**WHAT THIS TASK INVOLVES**
Among the lines of the records below, copy those that hold the word "controller".

Source data:
⁂

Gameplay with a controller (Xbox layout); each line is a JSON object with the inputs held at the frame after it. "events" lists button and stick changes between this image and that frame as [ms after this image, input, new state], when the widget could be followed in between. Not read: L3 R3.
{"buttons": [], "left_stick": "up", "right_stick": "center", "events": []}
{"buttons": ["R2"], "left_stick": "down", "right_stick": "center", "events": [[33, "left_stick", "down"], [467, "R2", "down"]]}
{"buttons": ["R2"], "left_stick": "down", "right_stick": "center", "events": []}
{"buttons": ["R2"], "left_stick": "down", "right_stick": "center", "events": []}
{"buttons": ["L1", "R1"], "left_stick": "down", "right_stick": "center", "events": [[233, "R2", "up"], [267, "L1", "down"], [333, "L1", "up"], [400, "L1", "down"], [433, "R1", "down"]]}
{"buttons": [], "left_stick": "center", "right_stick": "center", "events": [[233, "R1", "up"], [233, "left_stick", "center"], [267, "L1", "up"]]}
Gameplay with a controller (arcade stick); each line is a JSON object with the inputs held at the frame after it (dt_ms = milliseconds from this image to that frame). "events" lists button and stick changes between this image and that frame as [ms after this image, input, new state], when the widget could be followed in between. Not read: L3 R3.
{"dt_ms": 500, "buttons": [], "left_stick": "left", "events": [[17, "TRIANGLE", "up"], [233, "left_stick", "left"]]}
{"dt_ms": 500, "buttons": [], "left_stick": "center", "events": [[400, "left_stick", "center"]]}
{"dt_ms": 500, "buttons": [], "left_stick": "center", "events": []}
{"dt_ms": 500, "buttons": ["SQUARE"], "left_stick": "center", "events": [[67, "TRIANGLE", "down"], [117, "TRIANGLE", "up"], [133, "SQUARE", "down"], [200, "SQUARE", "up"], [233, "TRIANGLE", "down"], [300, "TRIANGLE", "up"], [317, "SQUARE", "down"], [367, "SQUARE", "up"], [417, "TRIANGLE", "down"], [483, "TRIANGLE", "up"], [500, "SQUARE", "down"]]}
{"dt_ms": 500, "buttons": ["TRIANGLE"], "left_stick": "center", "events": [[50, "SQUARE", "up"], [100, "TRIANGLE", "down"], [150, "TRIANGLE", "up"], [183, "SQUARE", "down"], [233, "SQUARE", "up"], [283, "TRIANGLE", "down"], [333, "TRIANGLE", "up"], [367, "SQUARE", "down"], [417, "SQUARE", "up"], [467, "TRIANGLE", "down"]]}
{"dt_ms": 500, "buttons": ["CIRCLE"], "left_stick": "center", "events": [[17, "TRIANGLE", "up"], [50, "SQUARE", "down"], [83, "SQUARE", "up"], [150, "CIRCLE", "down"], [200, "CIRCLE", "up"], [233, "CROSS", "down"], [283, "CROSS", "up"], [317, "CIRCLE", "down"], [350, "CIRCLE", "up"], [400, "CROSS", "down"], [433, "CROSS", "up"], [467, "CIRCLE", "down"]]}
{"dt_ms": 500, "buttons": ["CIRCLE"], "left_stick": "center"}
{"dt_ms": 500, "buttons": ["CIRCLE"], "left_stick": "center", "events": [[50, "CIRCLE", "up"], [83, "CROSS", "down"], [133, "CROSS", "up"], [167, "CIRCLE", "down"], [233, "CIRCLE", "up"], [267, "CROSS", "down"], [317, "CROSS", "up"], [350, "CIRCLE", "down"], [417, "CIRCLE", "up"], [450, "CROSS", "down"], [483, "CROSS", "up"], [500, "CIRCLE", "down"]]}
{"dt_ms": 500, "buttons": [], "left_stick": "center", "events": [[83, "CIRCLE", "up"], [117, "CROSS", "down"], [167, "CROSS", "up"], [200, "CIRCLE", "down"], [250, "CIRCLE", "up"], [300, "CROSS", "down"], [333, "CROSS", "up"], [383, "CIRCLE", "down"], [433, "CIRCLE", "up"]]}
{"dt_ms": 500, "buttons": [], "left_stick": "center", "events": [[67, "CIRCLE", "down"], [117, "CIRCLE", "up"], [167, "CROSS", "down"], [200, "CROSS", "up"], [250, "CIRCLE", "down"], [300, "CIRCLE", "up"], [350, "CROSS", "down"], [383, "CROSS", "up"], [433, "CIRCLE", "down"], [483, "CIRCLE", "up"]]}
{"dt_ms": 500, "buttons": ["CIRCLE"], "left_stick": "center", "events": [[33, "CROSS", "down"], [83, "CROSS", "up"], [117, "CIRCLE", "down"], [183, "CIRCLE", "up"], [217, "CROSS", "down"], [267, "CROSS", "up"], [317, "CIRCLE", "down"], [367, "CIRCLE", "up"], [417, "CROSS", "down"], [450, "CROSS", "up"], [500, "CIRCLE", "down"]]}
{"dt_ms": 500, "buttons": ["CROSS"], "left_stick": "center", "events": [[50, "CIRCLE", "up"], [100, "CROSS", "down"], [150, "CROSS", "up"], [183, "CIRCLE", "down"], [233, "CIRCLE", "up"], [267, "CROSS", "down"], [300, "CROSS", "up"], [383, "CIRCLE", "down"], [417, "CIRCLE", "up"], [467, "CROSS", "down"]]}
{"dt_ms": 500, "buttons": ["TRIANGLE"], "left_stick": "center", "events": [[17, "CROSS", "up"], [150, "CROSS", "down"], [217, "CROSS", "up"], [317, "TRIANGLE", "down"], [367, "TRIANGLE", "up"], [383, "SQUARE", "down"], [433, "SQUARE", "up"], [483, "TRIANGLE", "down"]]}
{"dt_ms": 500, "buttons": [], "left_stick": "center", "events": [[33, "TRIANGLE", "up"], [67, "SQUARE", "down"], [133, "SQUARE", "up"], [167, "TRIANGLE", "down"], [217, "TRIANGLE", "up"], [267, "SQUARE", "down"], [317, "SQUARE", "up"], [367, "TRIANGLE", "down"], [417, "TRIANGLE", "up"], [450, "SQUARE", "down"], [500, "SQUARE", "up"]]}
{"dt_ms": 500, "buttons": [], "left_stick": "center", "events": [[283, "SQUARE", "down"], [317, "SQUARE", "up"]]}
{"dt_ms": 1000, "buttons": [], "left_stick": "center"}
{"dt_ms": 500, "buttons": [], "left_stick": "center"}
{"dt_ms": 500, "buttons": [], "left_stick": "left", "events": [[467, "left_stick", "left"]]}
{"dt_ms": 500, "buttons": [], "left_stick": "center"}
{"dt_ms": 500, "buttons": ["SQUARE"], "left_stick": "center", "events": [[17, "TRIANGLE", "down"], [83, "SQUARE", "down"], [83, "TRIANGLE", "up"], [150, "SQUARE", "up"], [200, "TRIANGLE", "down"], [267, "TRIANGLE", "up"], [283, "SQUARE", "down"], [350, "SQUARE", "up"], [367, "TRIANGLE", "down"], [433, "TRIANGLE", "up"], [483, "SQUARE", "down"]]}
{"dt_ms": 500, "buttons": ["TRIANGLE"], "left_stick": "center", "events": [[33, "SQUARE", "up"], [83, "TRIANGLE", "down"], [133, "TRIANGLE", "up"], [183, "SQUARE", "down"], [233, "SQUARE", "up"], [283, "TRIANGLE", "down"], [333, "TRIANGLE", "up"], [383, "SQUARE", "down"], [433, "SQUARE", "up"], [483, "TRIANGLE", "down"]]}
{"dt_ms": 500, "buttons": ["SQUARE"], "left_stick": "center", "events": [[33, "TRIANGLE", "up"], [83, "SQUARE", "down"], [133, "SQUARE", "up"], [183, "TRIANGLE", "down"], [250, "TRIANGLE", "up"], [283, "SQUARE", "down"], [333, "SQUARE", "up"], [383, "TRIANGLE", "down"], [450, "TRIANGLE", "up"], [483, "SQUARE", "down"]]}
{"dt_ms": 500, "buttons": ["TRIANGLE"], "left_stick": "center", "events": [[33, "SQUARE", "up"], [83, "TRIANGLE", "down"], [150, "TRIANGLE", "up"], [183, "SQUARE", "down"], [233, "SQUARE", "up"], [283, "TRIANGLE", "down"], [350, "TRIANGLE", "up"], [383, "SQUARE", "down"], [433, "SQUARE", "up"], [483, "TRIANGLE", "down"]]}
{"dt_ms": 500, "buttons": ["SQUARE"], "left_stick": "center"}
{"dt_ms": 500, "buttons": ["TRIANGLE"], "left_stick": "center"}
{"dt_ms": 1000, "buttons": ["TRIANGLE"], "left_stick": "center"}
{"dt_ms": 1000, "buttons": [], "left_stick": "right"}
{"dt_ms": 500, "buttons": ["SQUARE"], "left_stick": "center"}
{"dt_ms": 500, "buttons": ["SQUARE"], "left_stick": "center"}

⁂

**RESULT OF THIS EXERCISE**
Gameplay with a controller (Xbox layout); each line is a JSON object with the inputs held at the frame after it. "events" lists button and stick changes between this image and that frame as [ms after this image, input, new state], when the widget could be followed in between. Not read: L3 R3.
Gameplay with a controller (arcade stick); each line is a JSON object with the inputs held at the frame after it (dt_ms = milliseconds from this image to that frame). "events" lists button and stick changes between this image and that frame as [ms after this image, input, new state], when the widget could be followed in between. Not read: L3 R3.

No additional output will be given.